=== Begin Enclosure ===

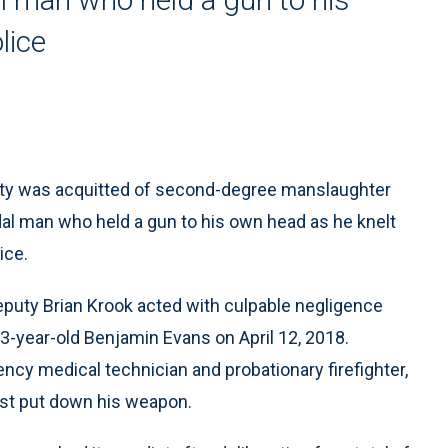
lice
uty was acquitted of second-degree manslaughter
idal man who held a gun to his own head as he knelt
ice.
puty Brian Krook acted with culpable negligence
3-year-old Benjamin Evans on April 12, 2018.
ncy medical technician and probationary firefighter,
just put down his weapon.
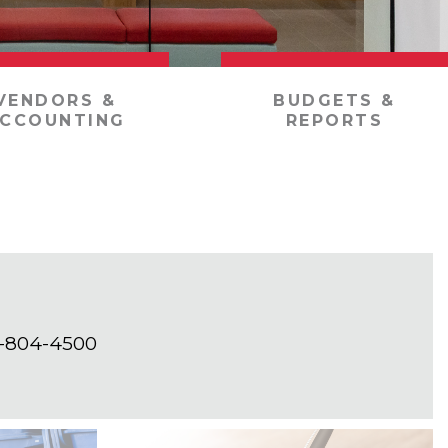
VENDORS &
BUDGETS &
CCOUNTING
REPORTS
01-804-4500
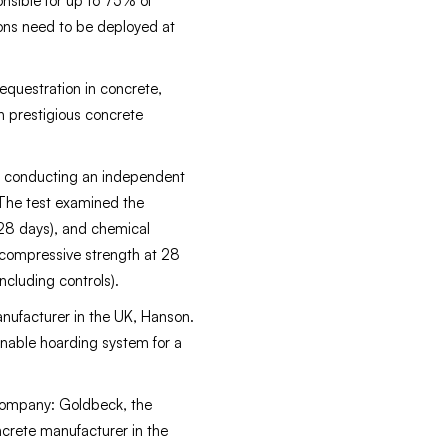
nsible for up to 75% of
tions need to be deployed at
questration in concrete,
h prestigious concrete
ck conducting an independent
. The test examined the
-28 days), and chemical
 compressive strength at 28
ncluding controls).
anufacturer in the UK, Hanson.
nable hoarding system for a
 company: Goldbeck, the
crete manufacturer in the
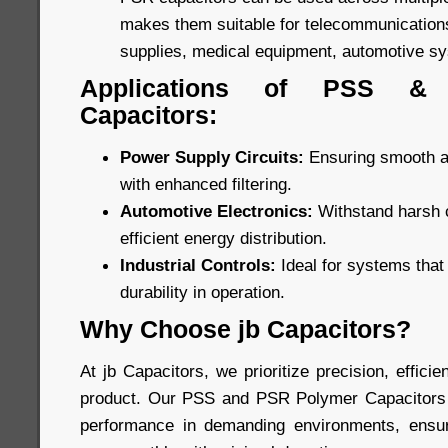
makes them suitable for telecommunications
supplies, medical equipment, automotive s
Applications of PSS &
Capacitors:
Power Supply Circuits:
Ensuring smooth an
with enhanced filtering.
Automotive Electronics:
Withstand harsh c
efficient energy distribution.
Industrial Controls:
Ideal for systems tha
durability in operation.
Why Choose jb Capacitors?
At jb Capacitors, we prioritize precision, efficien
product. Our PSS and PSR Polymer Capacitors a
performance in demanding environments, ensuri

=== End Enclosure ===

■ WHAT TO DO: Only the lines containing the string "concrete" are needed; pull them out of the records.

■ RESPONSE:
questration in concrete,
h prestigious concrete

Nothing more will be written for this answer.